> **Job item**
Once you reach the line containing "amount were deliberately" in the entries below, write out that line and each one after it down to the line containing "unauthorized or illegal activity.", exactly and with nothing added.
Data records section start
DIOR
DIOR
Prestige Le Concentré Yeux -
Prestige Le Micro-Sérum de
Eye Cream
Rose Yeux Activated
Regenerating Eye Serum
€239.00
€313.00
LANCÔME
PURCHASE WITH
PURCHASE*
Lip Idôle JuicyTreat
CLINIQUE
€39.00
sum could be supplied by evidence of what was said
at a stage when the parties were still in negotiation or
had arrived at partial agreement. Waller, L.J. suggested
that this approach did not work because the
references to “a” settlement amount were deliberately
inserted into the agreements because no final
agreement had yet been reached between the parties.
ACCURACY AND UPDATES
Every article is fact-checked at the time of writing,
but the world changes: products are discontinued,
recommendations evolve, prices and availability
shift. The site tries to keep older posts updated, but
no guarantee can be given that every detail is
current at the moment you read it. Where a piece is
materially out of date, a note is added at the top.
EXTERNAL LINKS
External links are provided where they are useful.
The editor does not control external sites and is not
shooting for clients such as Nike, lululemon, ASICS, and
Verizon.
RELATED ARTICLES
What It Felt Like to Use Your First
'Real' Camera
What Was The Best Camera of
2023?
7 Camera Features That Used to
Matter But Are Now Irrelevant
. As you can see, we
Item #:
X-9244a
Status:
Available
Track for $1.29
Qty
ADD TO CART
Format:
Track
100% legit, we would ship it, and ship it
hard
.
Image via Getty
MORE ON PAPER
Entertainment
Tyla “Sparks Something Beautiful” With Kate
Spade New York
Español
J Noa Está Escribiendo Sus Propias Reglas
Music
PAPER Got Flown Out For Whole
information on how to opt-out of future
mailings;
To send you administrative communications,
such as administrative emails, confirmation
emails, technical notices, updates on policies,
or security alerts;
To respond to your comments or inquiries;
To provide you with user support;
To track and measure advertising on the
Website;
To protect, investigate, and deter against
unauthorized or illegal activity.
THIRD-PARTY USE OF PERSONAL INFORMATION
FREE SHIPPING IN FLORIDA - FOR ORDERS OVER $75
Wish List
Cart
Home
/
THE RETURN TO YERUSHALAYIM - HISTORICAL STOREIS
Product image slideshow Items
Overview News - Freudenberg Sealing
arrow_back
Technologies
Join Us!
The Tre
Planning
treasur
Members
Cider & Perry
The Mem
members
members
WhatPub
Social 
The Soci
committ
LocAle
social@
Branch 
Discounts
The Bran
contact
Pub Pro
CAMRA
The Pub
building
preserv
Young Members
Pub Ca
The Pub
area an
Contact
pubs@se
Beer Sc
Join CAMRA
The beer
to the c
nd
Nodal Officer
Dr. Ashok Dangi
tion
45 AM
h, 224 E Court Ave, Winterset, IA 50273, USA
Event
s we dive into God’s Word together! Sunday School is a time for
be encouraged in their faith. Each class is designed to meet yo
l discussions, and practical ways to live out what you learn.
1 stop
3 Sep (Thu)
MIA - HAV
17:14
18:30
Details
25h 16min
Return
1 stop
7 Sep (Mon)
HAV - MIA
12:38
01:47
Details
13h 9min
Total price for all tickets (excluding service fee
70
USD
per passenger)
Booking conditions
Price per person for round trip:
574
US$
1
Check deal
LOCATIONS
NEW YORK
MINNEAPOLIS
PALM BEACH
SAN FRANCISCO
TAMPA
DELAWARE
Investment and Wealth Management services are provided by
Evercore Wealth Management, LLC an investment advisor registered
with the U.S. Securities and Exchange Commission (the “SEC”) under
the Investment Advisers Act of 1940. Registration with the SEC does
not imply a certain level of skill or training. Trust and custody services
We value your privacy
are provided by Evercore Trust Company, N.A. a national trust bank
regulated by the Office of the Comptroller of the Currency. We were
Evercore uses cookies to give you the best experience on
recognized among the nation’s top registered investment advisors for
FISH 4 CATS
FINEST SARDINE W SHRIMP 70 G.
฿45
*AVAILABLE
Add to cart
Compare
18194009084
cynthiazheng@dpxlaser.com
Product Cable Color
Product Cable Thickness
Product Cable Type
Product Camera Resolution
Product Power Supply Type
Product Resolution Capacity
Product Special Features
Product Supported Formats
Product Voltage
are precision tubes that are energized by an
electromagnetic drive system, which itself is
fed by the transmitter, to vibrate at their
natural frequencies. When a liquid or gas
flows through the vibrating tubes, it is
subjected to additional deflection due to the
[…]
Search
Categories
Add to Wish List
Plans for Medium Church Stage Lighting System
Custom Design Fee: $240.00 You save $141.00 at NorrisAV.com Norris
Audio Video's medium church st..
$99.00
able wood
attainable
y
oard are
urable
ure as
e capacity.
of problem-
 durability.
Data records section end
> **Answer section**
references to “a” settlement amount were deliberately
inserted into the agreements because no final
agreement had yet been reached between the parties.
ACCURACY AND UPDATES
Every article is fact-checked at the time of writing,
but the world changes: products are discontinued,
recommendations evolve, prices and availability
shift. The site tries to keep older posts updated, but
no guarantee can be given that every detail is
current at the moment you read it. Where a piece is
materially out of date, a note is added at the top.
EXTERNAL LINKS
External links are provided where they are useful.
The editor does not control external sites and is not
shooting for clients such as Nike, lululemon, ASICS, and
Verizon.
RELATED ARTICLES
What It Felt Like to Use Your First
'Real' Camera
What Was The Best Camera of
2023?
7 Camera Features That Used to
Matter But Are Now Irrelevant
. As you can see, we
Item #:
X-9244a
Status:
Available
Track for $1.29
Qty
ADD TO CART
Format:
Track
100% legit, we would ship it, and ship it
hard
.
Image via Getty
MORE ON PAPER
Entertainment
Tyla “Sparks Something Beautiful” With Kate
Spade New York
Español
J Noa Está Escribiendo Sus Propias Reglas
Music
PAPER Got Flown Out For Whole
information on how to opt-out of future
mailings;
To send you administrative communications,
such as administrative emails, confirmation
emails, technical notices, updates on policies,
or security alerts;
To respond to your comments or inquiries;
To provide you with user support;
To track and measure advertising on the
Website;
To protect, investigate, and deter against
unauthorized or illegal activity.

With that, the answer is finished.